Using the entries that follow, collect the lines where the word "policyName" appears.

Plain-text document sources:
--- START ---
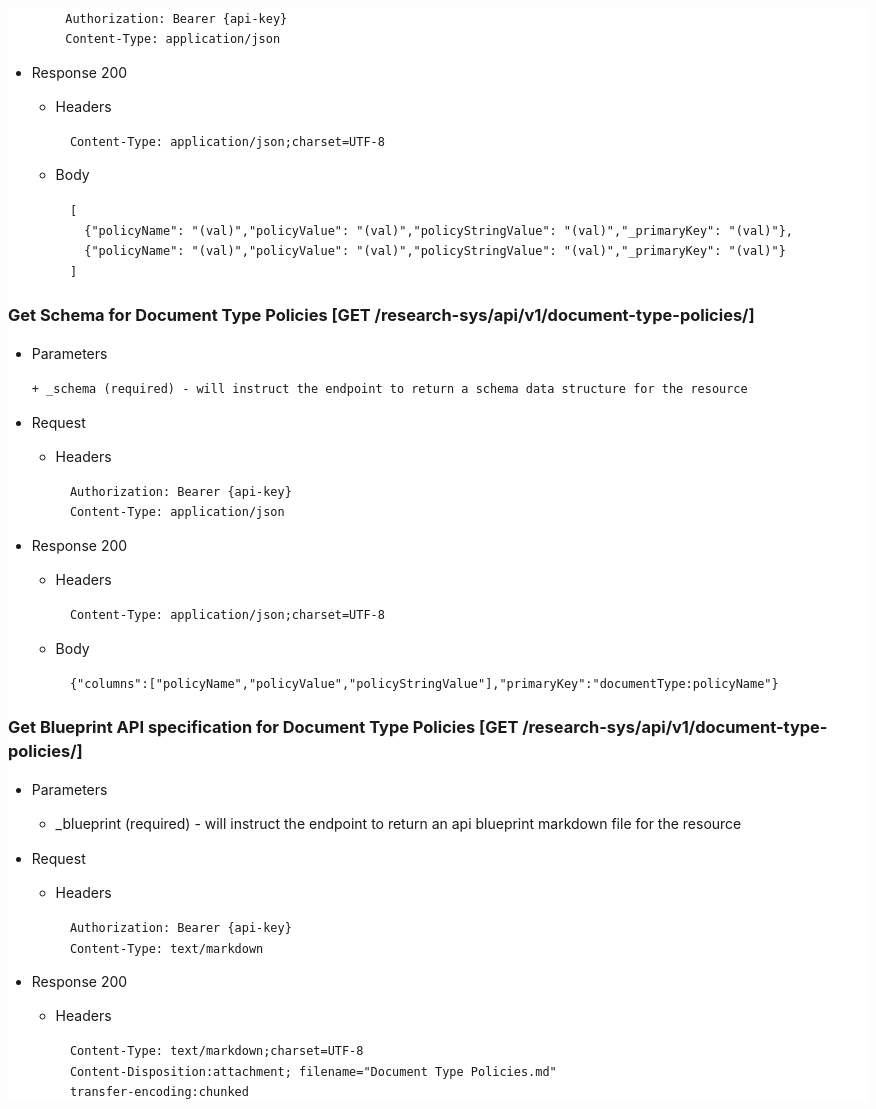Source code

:             Authorization: Bearer {api-key}
            Content-Type: application/json 

+ Response 200
    + Headers

            Content-Type: application/json;charset=UTF-8

    + Body
    
            [
              {"policyName": "(val)","policyValue": "(val)","policyStringValue": "(val)","_primaryKey": "(val)"},
              {"policyName": "(val)","policyValue": "(val)","policyStringValue": "(val)","_primaryKey": "(val)"}
            ]
			
### Get Schema for Document Type Policies [GET /research-sys/api/v1/document-type-policies/]
	                                          
+ Parameters

      + _schema (required) - will instruct the endpoint to return a schema data structure for the resource
      
+ Request

    + Headers

            Authorization: Bearer {api-key}
            Content-Type: application/json

+ Response 200
    + Headers

            Content-Type: application/json;charset=UTF-8

    + Body
    
            {"columns":["policyName","policyValue","policyStringValue"],"primaryKey":"documentType:policyName"}
		
### Get Blueprint API specification for Document Type Policies [GET /research-sys/api/v1/document-type-policies/]
	 
+ Parameters

     + _blueprint (required) - will instruct the endpoint to return an api blueprint markdown file for the resource
                 
+ Request

    + Headers

            Authorization: Bearer {api-key}
            Content-Type: text/markdown

+ Response 200
    + Headers

            Content-Type: text/markdown;charset=UTF-8
            Content-Disposition:attachment; filename="Document Type Policies.md"
            transfer-encoding:chunked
--- END ---
Result for this exercise —
              {"policyName": "(val)","policyValue": "(val)","policyStringValue": "(val)","_primaryKey": "(val)"},
              {"policyName": "(val)","policyValue": "(val)","policyStringValue": "(val)","_primaryKey": "(val)"}
            {"columns":["policyName","policyValue","policyStringValue"],"primaryKey":"documentType:policyName"}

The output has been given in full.